[Excerpts from a dataset]

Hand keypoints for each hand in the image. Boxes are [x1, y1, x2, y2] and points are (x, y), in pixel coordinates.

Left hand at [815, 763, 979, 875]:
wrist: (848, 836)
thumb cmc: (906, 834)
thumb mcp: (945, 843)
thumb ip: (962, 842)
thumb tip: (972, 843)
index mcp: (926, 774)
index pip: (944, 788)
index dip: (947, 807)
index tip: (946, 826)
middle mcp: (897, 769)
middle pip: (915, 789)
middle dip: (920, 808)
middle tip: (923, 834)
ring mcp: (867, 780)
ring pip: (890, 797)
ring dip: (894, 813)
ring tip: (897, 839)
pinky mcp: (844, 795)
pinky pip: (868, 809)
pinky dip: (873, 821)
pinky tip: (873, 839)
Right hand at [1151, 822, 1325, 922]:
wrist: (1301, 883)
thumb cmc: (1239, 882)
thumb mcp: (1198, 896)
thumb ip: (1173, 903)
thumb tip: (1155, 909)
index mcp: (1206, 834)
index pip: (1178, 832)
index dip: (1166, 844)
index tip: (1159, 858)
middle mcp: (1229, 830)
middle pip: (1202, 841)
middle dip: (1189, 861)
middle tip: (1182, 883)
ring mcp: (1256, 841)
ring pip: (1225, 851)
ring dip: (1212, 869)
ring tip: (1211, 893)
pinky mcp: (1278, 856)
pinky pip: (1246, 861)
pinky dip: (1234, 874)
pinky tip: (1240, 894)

TASK STATEMENT → Read through the lines above and collect those that contain the string "hand".

SOLUTION TO THIS EXERCISE →
Hand keypoints for each hand in the image. Boxes are [x1, y1, x2, y2] and points are (x, y), in pixel coordinates.
Left hand at [815, 763, 979, 875]:
Right hand at [1151, 822, 1325, 922]:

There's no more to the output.